Александр снова открыл глаза, будто вынырнул из вязкой, мутной дремоты, где звуки были глухи, а образы — резки и обжигающи, как пар над кипятильником. Его пальцы, побелевшие от напряжения, сжали карандаш до сухого хруста, словно он хотел удержать этим куском дерева саму мысль, чтобы она не рассыпалась в дым. На полях тетради уже тянулась сложная вязь линий, перекрещивающихся и завивающихся, как следы ожогов на коже: руна — та самая, что он видел на угле, найденном у сгоревшей стены. Но теперь к ней прибавилось новое — три волнистые черты, осторожно вписанные в центр, словно дыхание чего-то невидимого. Старославянская вязь, означающая «дым, что идёт изнутри» — знак, который, по поверьям, мог не только обозначить пар, но и вызвать его, если чертить при закрытом окне.

Воздух в комнате вдруг стал густее, тяжелее; где-то под потолком тихо зашипело, будто старые доски начали потеть влагой. Александр медленно отложил карандаш и посмотрел на руну. Линии, ещё мгновение назад серые и тусклые, словно пропитались теплом и начали темнеть, как бумага над свечой.

– Он знал, – сказал Александр, не отрывая взгляда от тетради. – Лазавик понял, что я начинаю разбирать его следы. Потому и отступил. Не из страха — из расчёта.

Он медленно провёл пальцем по линии руны, и на мгновение показалось, что под кожей прошла дрожь, словно от слабого электрического тока.

– Это не конец охоты, – продолжил он, голосом глухим, как удар молота в подвале. – Это было… преддверие.

Тишина в комнате стала плотной, вязкой, как пар над чаном. Где-то под досками тихо потрескивало — то ли влага входила в трещины, то ли что-то шевелилось в глубине пола, прислушиваясь к словам.

Герман молча протянул руку, пальцы дрожали — не от страха, а от внутреннего напряжения, похожего на то, что чувствует человек, когда знает: сейчас произойдёт нечто непоправимое. Он с усилием нажал на кнопку планшета, и экран, вспыхнув бледным светом, мигнул, будто ослеп от увиденного.

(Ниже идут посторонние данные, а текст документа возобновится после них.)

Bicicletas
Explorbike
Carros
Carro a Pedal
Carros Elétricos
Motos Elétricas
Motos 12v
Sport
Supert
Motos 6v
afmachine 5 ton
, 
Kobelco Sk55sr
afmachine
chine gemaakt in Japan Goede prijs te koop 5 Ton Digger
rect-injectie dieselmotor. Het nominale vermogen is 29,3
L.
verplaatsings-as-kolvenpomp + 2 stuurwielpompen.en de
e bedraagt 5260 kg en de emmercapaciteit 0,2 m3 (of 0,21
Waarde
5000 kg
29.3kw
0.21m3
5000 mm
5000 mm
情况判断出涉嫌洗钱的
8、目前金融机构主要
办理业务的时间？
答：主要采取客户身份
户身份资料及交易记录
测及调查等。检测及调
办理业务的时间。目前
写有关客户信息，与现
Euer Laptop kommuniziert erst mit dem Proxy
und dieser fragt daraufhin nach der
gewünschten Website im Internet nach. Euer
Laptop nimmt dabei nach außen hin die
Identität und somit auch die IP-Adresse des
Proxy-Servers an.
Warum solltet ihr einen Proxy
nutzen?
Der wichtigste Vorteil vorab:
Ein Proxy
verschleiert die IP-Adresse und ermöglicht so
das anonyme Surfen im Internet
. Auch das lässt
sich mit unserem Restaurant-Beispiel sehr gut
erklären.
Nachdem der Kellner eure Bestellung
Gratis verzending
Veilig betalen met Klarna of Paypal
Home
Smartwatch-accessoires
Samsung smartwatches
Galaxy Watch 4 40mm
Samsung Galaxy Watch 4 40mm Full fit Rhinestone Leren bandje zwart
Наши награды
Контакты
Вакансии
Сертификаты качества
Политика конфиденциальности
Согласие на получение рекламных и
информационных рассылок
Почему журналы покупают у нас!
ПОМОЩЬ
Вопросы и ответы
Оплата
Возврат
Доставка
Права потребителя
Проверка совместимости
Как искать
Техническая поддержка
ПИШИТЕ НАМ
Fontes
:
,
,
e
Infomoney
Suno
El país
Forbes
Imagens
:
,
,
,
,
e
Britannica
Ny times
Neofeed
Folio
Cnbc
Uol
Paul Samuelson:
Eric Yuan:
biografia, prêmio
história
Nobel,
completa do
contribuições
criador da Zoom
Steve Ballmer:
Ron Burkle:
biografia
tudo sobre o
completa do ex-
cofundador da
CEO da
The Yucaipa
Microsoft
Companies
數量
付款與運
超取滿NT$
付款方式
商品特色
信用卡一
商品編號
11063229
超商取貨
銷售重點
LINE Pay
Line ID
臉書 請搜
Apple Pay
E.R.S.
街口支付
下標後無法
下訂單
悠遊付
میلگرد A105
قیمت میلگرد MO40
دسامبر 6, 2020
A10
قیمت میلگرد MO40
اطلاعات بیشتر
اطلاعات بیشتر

Лента форума прокрутилась сама собой, строки с постами мелькали, оставляя ощущение какого-то чужого дыхания внутри устройства. Внизу, под ником пользователя ParLunintsa, появилась новая надпись — будто не загруженная, а выжженная изнутри, как шрам на коже.

«Тот, кто смотрел на сваренное лицо, должен пойти на испарину. Иначе — кожа сама сойдёт».

Слова мерцали, словно написаны не чернилами, а паром, и каждая буква дышала теплом, невидимым, но ощутимым. Герман почувствовал, как по экрану прошёл лёгкий конденсат, и капля, скатившись вниз, оставила тонкий след, похожий на след ногтя.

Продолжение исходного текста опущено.